Problem details: Starting at the first line of the records and ending at the line containing "Stipendienprogramm", write the lines out again, substituting "Pressemitteilungen" for "Presse" and leaving everything else unchanged.
________________________________________
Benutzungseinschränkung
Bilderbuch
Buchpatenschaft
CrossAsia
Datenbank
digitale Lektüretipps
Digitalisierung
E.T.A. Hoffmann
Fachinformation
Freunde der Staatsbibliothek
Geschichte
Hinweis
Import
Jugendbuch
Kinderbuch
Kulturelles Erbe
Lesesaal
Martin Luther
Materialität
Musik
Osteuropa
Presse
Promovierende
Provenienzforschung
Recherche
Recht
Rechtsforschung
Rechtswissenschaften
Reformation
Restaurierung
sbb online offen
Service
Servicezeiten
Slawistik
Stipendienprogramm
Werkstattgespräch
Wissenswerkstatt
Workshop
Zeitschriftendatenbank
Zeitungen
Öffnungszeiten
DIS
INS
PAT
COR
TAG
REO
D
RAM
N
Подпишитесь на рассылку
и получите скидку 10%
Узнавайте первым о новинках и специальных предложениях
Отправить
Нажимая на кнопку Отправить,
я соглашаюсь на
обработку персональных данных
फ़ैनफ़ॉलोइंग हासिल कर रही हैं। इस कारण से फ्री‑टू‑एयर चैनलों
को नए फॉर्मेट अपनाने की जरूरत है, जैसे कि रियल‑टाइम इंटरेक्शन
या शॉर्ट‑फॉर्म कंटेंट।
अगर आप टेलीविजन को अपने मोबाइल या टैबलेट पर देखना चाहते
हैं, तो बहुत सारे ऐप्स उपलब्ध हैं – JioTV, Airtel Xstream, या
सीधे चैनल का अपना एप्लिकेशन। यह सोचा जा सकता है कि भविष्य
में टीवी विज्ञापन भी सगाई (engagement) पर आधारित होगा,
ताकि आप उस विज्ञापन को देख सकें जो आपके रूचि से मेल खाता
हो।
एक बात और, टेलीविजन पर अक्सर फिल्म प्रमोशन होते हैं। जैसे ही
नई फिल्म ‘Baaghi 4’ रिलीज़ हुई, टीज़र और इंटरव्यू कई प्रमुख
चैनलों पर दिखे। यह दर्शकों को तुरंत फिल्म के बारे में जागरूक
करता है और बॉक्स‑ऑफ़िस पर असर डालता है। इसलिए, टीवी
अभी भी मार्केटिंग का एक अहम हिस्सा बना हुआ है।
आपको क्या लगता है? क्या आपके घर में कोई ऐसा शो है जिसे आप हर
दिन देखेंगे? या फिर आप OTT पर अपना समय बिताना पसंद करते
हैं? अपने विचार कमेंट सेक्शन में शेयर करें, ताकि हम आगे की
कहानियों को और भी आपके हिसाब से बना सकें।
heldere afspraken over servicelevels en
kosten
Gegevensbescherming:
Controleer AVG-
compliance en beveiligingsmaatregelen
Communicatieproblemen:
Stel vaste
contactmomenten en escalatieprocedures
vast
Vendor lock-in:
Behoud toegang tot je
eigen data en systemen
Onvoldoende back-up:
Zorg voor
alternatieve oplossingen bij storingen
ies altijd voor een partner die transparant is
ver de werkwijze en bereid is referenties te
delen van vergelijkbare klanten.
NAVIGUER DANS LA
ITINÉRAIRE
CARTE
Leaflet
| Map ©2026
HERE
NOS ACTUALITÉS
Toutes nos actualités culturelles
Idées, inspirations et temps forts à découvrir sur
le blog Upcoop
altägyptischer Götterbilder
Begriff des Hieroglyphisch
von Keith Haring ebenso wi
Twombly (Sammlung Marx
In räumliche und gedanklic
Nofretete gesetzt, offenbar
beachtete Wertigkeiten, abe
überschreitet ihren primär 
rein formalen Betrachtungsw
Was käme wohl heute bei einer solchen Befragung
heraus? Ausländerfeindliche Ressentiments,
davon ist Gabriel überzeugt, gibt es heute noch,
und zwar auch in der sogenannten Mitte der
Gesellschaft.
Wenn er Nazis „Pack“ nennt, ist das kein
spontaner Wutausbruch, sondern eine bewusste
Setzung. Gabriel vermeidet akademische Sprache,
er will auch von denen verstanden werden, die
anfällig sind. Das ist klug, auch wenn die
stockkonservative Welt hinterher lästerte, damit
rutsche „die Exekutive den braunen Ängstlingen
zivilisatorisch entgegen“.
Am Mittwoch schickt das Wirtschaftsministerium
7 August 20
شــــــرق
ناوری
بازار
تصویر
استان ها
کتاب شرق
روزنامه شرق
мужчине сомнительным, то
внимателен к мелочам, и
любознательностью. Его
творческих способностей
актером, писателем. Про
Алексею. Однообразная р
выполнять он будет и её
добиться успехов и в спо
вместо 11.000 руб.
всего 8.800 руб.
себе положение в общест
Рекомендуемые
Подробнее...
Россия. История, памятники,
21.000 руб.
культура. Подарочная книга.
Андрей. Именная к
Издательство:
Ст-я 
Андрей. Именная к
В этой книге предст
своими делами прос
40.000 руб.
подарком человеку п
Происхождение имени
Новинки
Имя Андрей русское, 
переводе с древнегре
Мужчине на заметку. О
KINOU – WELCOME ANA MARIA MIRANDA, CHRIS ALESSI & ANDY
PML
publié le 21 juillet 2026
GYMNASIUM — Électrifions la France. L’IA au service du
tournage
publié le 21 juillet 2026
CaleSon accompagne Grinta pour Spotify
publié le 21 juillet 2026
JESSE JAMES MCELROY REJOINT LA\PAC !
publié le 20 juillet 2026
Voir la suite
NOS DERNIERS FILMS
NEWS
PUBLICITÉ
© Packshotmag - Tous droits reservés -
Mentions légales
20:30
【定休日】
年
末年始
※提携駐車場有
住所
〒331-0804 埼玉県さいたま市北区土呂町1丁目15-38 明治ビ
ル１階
________________________________________
Response to the exercise:
Benutzungseinschränkung
Bilderbuch
Buchpatenschaft
CrossAsia
Datenbank
digitale Lektüretipps
Digitalisierung
E.T.A. Hoffmann
Fachinformation
Freunde der Staatsbibliothek
Geschichte
Hinweis
Import
Jugendbuch
Kinderbuch
Kulturelles Erbe
Lesesaal
Martin Luther
Materialität
Musik
Osteuropa
Pressemitteilungen
Promovierende
Provenienzforschung
Recherche
Recht
Rechtsforschung
Rechtswissenschaften
Reformation
Restaurierung
sbb online offen
Service
Servicezeiten
Slawistik
Stipendienprogramm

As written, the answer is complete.